Por "embalagens" [emballages, no original] e "outras operações manuais" entenda-se não tanto o encaixotamento mas sim os processos e técnicas de conservação (secagem de plantas, embalsamento de animais, etc.) necessários para a boa preservação do material que seria recolhidos em Portugal. O "preparador" Pierre Antoine Delalande (noutras versões grafado como de Lalande) era especialista nestas técnicas e trabalhava então como assistente de naturalista [aide-naturaliste] no Museu de História Natural de Paris. Já depois da abdicação de Napoleão, tornou-se bastante conhecido, em virtude de viagens que fez ao Brasil e à África, tendo regressado à França com vastas colecções de materiais de interesse científico. 
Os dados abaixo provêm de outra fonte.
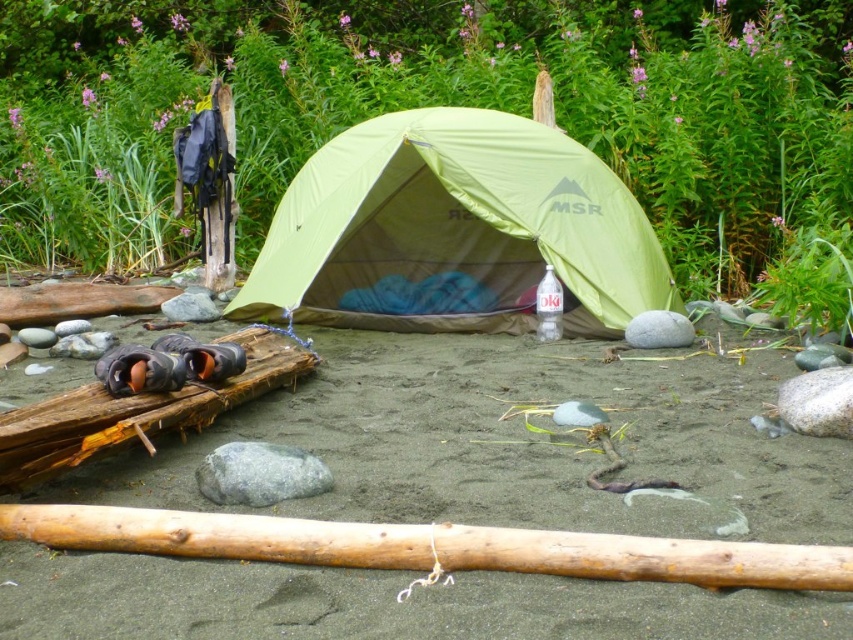
Between sandy brown sand at center and smooth light brown log at center, which one has less height?

Standing shorter between the two is smooth light brown log at center.

Does sandy brown sand at center appear over smooth light brown log at center?

Correct, sandy brown sand at center is located above smooth light brown log at center.

This screenshot has width=853, height=640. I want to click on sandy brown sand at center, so click(514, 442).

Identify the location of sandy brown sand at center. The height and width of the screenshot is (640, 853). pos(514,442).

Does green fabric tent at center have a lesser height compared to gray smooth rock at center?

No, green fabric tent at center is not shorter than gray smooth rock at center.

Which is behind, point (461, 109) or point (660, 340)?

Point (461, 109)

Image resolution: width=853 pixels, height=640 pixels. I want to click on green fabric tent at center, so click(456, 230).

How much distance is there between sandy brown sand at center and gray smooth rock at lower right?

sandy brown sand at center is 26.87 inches away from gray smooth rock at lower right.

Between sandy brown sand at center and gray smooth rock at lower right, which one is positioned higher?

gray smooth rock at lower right is above.

Which is in front, point (579, 387) or point (816, 406)?

Point (816, 406)

Where is `sandy brown sand at center`? sandy brown sand at center is located at coordinates (514, 442).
** O mineralogista napolitano Matteo Tondi, que desde 1799 estava exilado na França, por motivos políticos, exercia a função, como Lalande, de assistente de naturalista no Museu de História de Natural. Pouco antes da redacção desta carta, tinha recebido licença para viajar à Espanha. Como Geoffroy Saint-Hilaire não chegou a recorrer ao seu auxílio, Tondi manteve-se na Espanha, onde recolheu muito material mineralógico, mas ao ser surpreendido pela sublevação geral que começou a alastrar-se naquele país em Maio de 1808, viu-se forçado a regressar a Paris, despojado dessa ricas colecções. Escreveu a este propósito uma Viaggio in Spagna, que contudo permaneceu manuscrita, talvez devido ao fiasco desta viagem.